Abstract

We obtain industry output volume changes from the Census Bureau for 338 six-digit NAICS code manufacturing industries and from the Centers for Medicare & Medicaid Services for skilled nursing facilities as an example of a service industry. Industry output volume changes have distinct and largely desirable features as a news proxy to measure the asymmetric timeliness of (the accrual components of) earnings to good and bad news documented by Basu (1997) and the ensuing literature. Industry output volume changes (1) are exogenous to individual firms’ economic and accounting choices, as well as minimally correlated with firm characteristics that prior research shows are associated with statistical biases in measures of asymmetric timeliness; (2) reflect both the public and the private firms in the industry; and (3) have relatively short-run implications for firm performance, so that accounting rules typically require firms to recognize these implications in operating accruals.

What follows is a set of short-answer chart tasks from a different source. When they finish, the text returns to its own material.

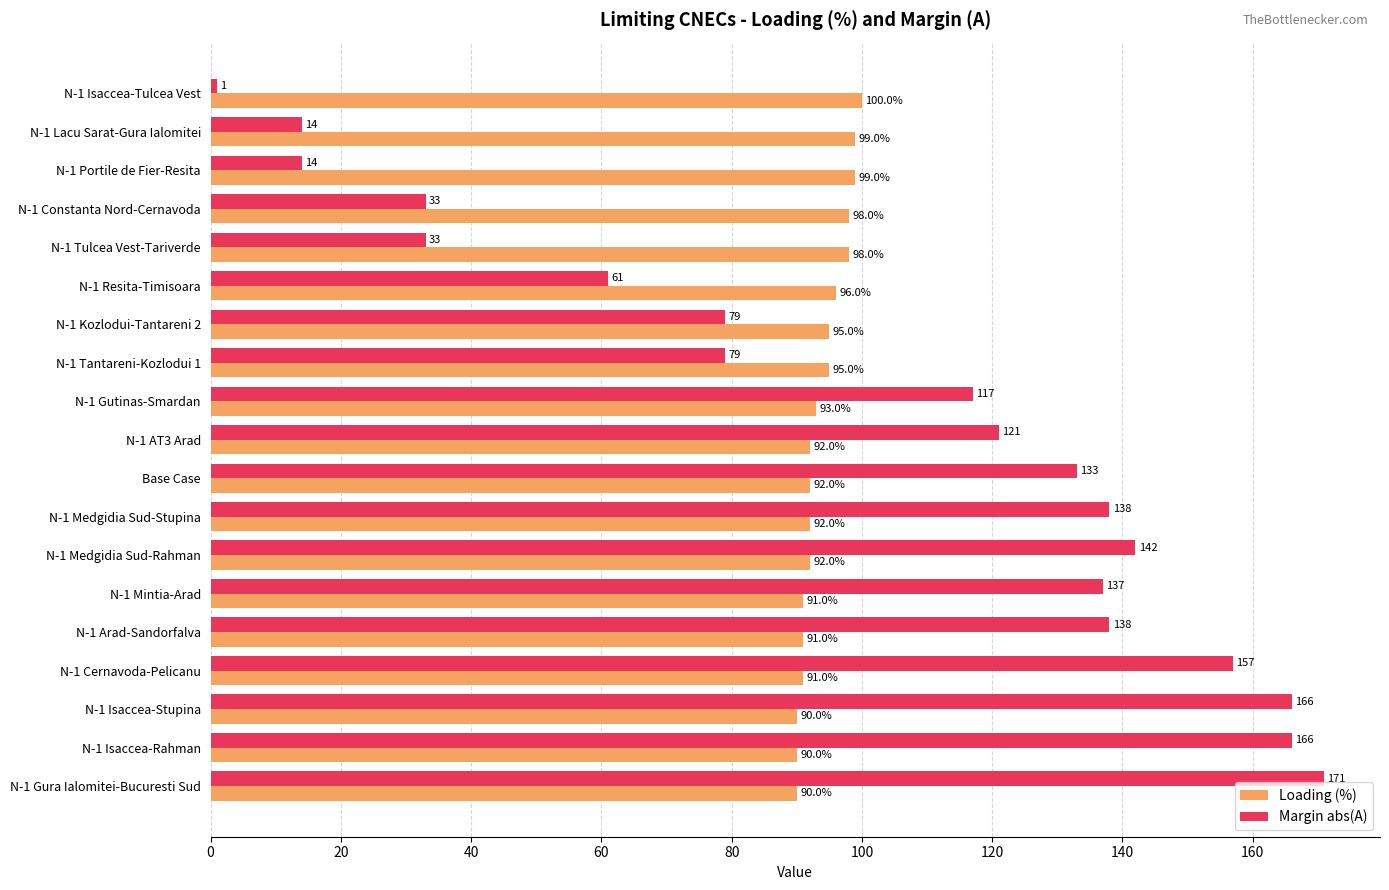

True or false: Margin abs(A) has a value of 240 at N-1 Cernavoda-Pelicanu.

False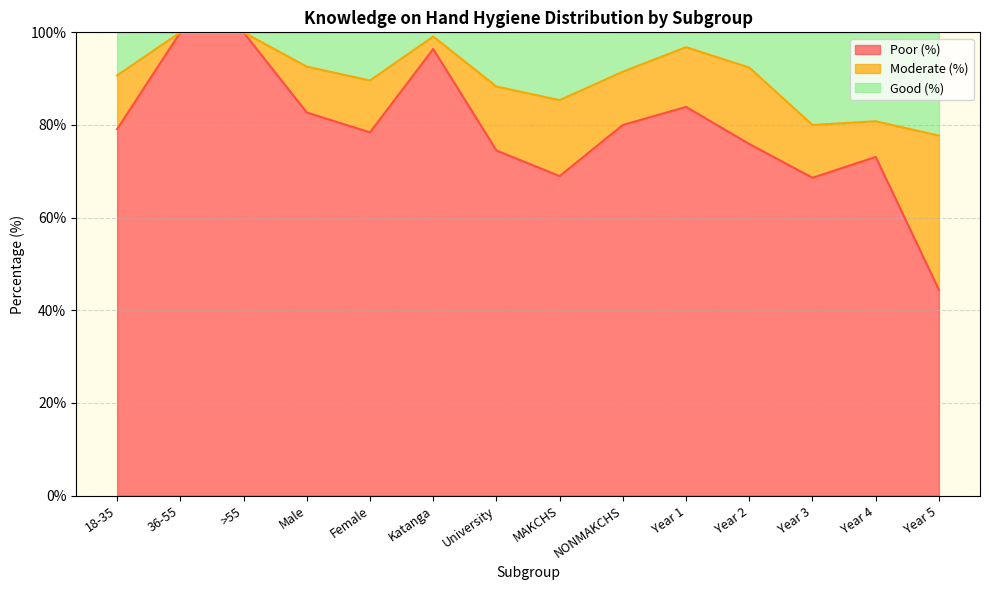

True or false: Poor (%) has a value of 28.1 at NONMAKCHS.

False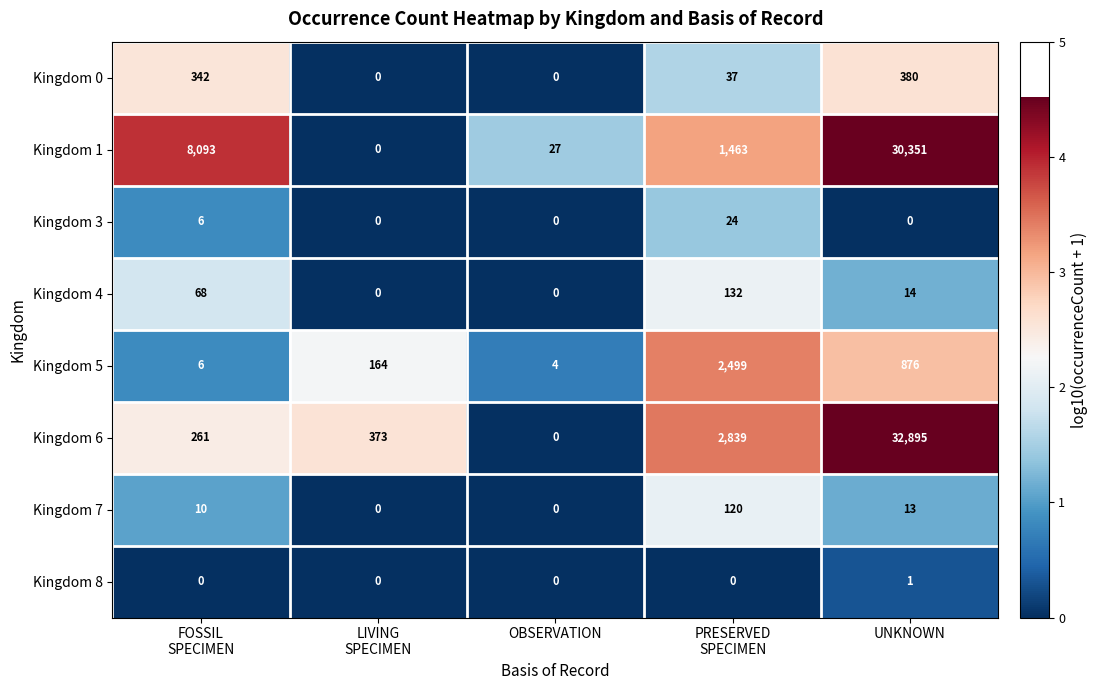

What is the sum of all Kingdom 0 values?

759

We exploit these features to reassess the previously identified drivers of asymmetric timeliness. We find that the use of industry output volume changes as the news proxy (1) enables researchers to demonstrate conditional conservatism through the asymmetric timeliness of operating accruals but not of write-downs of long-lived assets; (2) helps distinguish the effects of curtailment and cost stickiness on asymmetric timeliness; and (3) largely eliminates statistical biases in estimates of asymmetric timeliness.